Doctor of Philosophy in Civil Engineering - (Ph.D.)

Department

Civil and Environmental Engineering

First Advisor

Dorairaja Raghu

Second Advisor

William R. Spillers

Third Advisor

Raj P. Khera

Fourth Advisor

Hsin Neng Hsieh

Fifth Advisor

N. M. Ravindra

Abstract

The study of Water Treatment Plant (WTP) residuals is of recent origin and very little information is available in literature regarding these residuals. These waste materials have high solids contents, even in the mechanically dewatered condition, making it difficult to handle. These, along with stringent environmental regulations have forced the water utilities to look for new disposal options for these residuals. For this purpose as well as for evaluating suitable options for the beneficial reuse of residuals, it is essential to characterize WTP residuals.

As the dewatered residuals are plastic, the researcher may be prompted to treat these materials as clays. But, unlike clays, these residuals lose all their plasticity and behave like granular materials upon drying and weathering. Furthermore, available literature indicates that the compaction characteristics for these materials are different depending upon whether the test is carried out from the 'wet to dry" condition or from "dry to wet" condition. Therefore, WTP residuals are different from clays, due to the presence of organics, and high concentrations of chemicals.
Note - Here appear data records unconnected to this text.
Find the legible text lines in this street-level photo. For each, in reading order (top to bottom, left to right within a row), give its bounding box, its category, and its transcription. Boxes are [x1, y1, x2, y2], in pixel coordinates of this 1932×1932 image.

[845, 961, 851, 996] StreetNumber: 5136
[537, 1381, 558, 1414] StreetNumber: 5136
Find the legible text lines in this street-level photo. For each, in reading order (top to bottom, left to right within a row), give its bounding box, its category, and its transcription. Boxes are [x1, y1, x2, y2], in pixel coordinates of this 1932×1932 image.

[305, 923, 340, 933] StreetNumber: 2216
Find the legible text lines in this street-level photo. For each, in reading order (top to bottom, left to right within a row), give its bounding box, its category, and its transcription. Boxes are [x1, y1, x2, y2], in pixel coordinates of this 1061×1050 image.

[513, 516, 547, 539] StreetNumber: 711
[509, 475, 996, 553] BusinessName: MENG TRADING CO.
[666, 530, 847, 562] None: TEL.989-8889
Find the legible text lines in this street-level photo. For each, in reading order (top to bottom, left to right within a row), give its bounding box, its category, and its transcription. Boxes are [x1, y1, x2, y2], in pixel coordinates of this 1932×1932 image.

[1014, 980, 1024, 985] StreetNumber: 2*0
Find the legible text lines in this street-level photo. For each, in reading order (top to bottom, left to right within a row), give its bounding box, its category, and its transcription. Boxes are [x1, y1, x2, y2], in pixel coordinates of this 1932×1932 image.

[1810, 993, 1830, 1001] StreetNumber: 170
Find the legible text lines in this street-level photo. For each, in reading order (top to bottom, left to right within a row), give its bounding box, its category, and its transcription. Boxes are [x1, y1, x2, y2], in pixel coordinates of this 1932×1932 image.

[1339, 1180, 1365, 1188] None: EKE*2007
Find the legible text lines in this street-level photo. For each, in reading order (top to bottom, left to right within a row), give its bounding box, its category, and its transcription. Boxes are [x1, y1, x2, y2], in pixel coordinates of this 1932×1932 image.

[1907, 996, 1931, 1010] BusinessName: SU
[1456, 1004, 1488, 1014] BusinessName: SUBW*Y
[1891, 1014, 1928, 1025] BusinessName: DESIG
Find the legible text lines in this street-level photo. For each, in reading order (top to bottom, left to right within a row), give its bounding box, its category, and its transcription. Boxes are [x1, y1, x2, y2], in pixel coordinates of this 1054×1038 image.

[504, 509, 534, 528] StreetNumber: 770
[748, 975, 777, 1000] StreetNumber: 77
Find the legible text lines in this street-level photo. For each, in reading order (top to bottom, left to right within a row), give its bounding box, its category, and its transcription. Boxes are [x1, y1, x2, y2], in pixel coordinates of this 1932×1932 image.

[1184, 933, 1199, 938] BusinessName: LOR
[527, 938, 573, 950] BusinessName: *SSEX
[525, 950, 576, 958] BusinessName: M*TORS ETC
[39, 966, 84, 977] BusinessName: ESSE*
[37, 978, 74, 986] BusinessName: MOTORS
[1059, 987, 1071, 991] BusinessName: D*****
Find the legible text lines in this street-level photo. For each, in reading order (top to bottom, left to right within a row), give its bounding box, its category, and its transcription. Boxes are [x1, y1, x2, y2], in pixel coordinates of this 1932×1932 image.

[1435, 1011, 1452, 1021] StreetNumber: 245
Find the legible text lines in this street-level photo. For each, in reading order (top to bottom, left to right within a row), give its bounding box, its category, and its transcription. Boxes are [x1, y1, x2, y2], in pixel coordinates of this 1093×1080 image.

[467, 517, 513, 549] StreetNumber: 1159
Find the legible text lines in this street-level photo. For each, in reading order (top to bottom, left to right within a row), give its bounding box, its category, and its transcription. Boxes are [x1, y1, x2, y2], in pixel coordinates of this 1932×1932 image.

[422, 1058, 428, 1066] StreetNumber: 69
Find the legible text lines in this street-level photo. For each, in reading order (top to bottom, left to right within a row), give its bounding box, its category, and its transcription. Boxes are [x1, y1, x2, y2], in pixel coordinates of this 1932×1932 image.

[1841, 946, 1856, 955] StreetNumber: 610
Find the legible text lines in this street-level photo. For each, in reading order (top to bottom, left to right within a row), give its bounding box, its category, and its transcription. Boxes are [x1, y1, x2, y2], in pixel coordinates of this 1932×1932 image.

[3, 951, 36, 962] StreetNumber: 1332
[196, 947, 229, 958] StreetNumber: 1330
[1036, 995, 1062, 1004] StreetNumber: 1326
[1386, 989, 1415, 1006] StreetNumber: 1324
It is postulated that the above changes in behavior of residuals are brought about by the change in structure, resulting in increased cementation and increase in grain size. This reinforces the need for characterizing these materials.

In this research, geotechnical tests were performed on six residual samples and geoenvironmental tests were carried out three on residuals to determine the causes and mechanisms responsible for the changes in behavior of residuals. Grain size analysis conducted by sieve, hydrometer analyses and particle size analyzer indicated that particle sizes increased substantially upon weathering and drying. Electron micrographs, elemental maps, X-Ray diffraction and X-Ray Fluorescence spectra were obtained. The results indicated that the particle size increase could be attributed to aggregation due to organic matter and cementation due to metal oxides such as calcium oxide. It was also observed that no leaching of metals occurred due to drying, freeze, and thaw effects.